The first plot is the spectrum and the second the regenerated data. We now have to find 6 points in the generated data that look like the end of the original data. I do this by using Nearest. There may be better methods. I put the nearest fit onto the original data as the extrapolation. I now run through this process a number of times to see what happens.

npts = 6;(* Number of points to extrapolate *)
nex = 4; (* Number of extrapolations to try *)
SeedRandom[123];
interps = Table[
a = RandomReal[{-π, π}, (nn - 1)/2];
ph = Join[{0}, a, -Reverse[a]];
th = InverseFourier[Table[Abs[ft[[n]]] E^(-I ph[[n]]), {n, 1, nn}]];
de = data[[-npts ;; -1]];
{n} = Nearest[Partition[th, npts] -> "Index", de];
ex1 = th[[npts (n - 1) + 1 ;; npts n]];
diff = ex1[[1]] - de[[-1]];
ex2 = ex1 - diff;
ex = Join[data, ex2];
ListPlot[ex, PlotStyle -> Red, ImageSize -> 6 72],
{nex}];

Plot the extrapolated data and the original data

Column[Table[
Show[interps[[n]], ListLinePlot[data]], {n, Length@interps}]]
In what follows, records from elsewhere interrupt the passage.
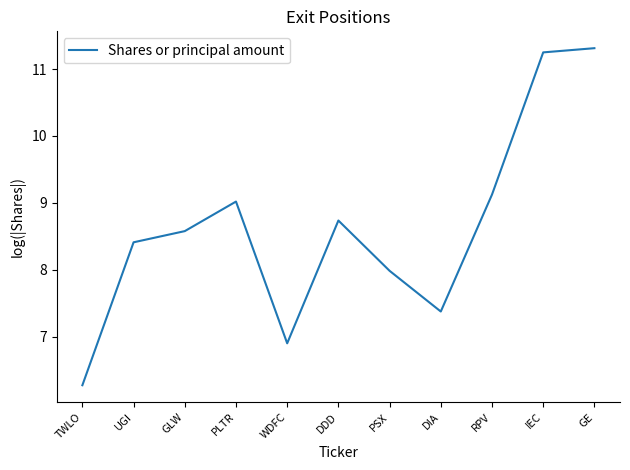

At which label does the data first exceed 8?

UGI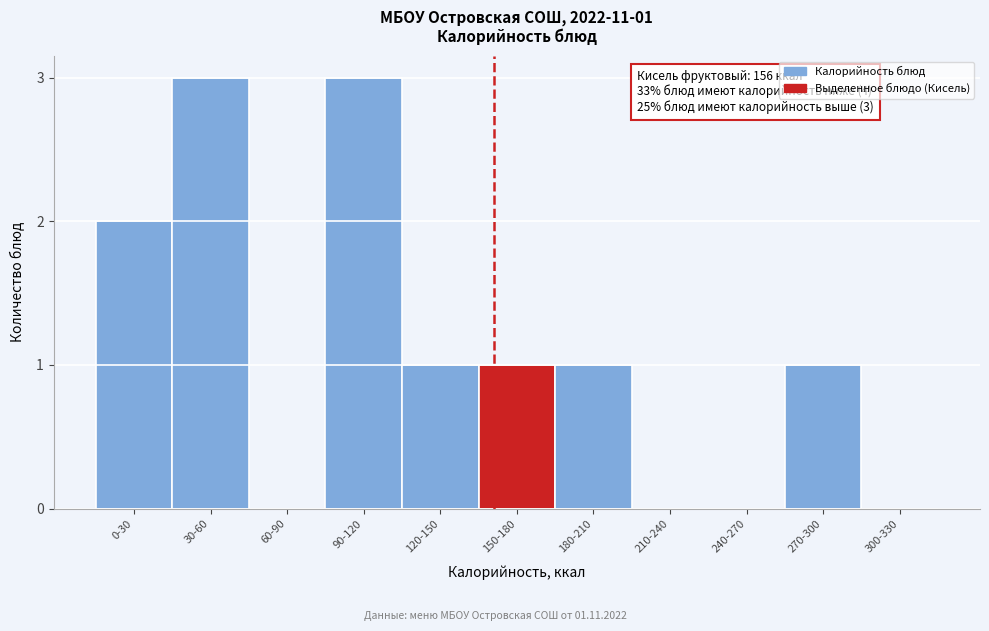

Reading right to left, transcribe all the data shown in this chart.

300-330=0	270-300=1	240-270=0	210-240=0	180-210=1	150-180=1	120-150=1	90-120=3	60-90=0	30-60=3	0-30=2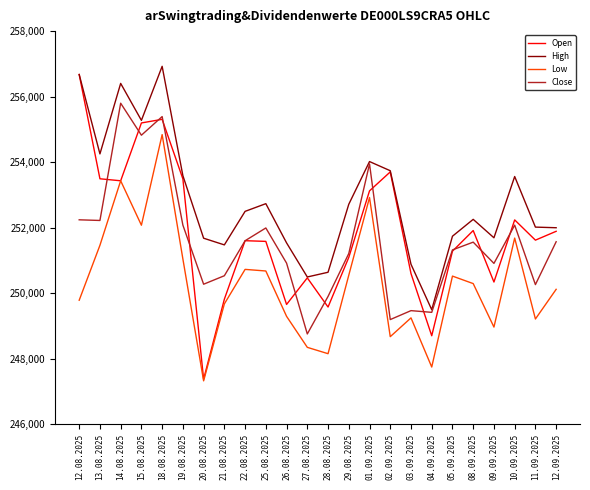

Which series changed the most between 12.08.2025 and 26.08.2025?

Open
If you follow the code I have moved the selected extrapolation so that it begins level with the last point of the original data.
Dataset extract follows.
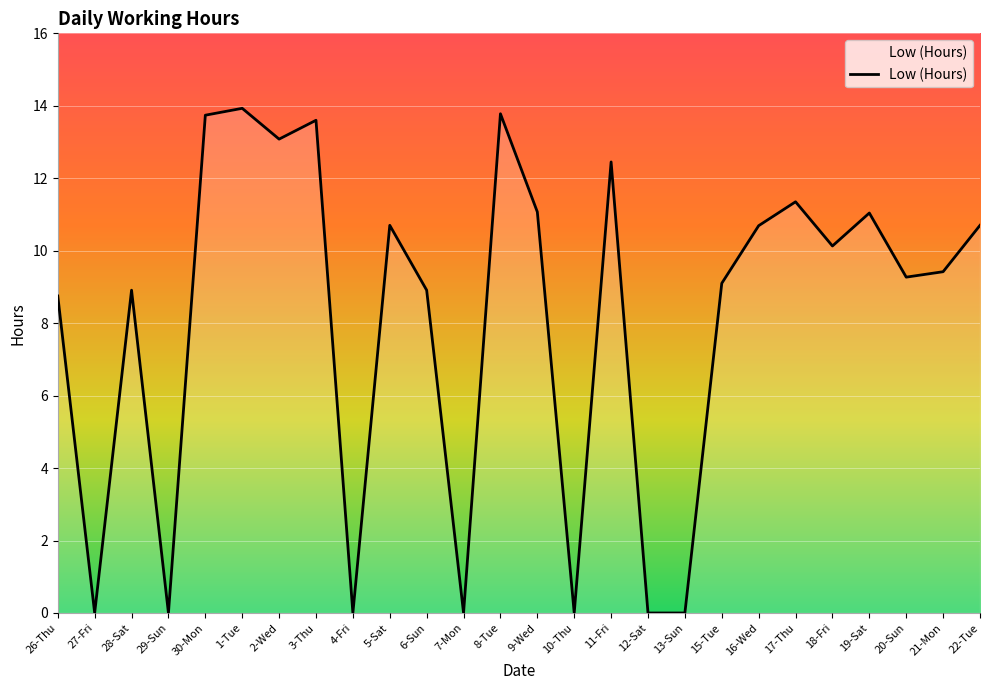

What position from the left is 19-Sat?

23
I am sure this can be improved. Suggestions please.

dataAll = Table[Sin[0.12 n - 0.3] + Sin[0.23 n + 0.1] + Sin[0.34 n - 0.5] +
Sin[0.4 n + 0.21], {n, 0, 80, 1}];
data = dataAll[[;; 53]];

ts = TimeSeries[data];
tsm = TimeSeriesModelFit[ts, "ARIMA"];

ListLinePlot[{TimeSeries[dataAll], TimeSeriesForecast[tsm, {15}]},
PlotRange -> {-3, 4}, Mesh -> All]


• I learned a lot from your code, but sometimes it gives a poor prediction. I demonstrate that in an "answer" I posted. Commented Feb 16, 2022 at 0:26

Doman gave an answer that gave very good results in one case. However, it does a poor job below.

dataAll=Table[Sin[0.12 n-0.3]+Sin[0.23n+0.1]+Sin[0.34 n-0.5]+Sin[0.4 n+0.21],{n,0,85}];
data=dataAll[[;;78]];
ts=TimeSeries[data];
tsm=TimeSeriesModelFit[ts,"ARIMA"];
ListLinePlot[{TimeSeries[dataAll],TimeSeriesForecast[tsm,{7}]},PlotRange->All,Mesh->All]


Perhaps there is no robust algorithm.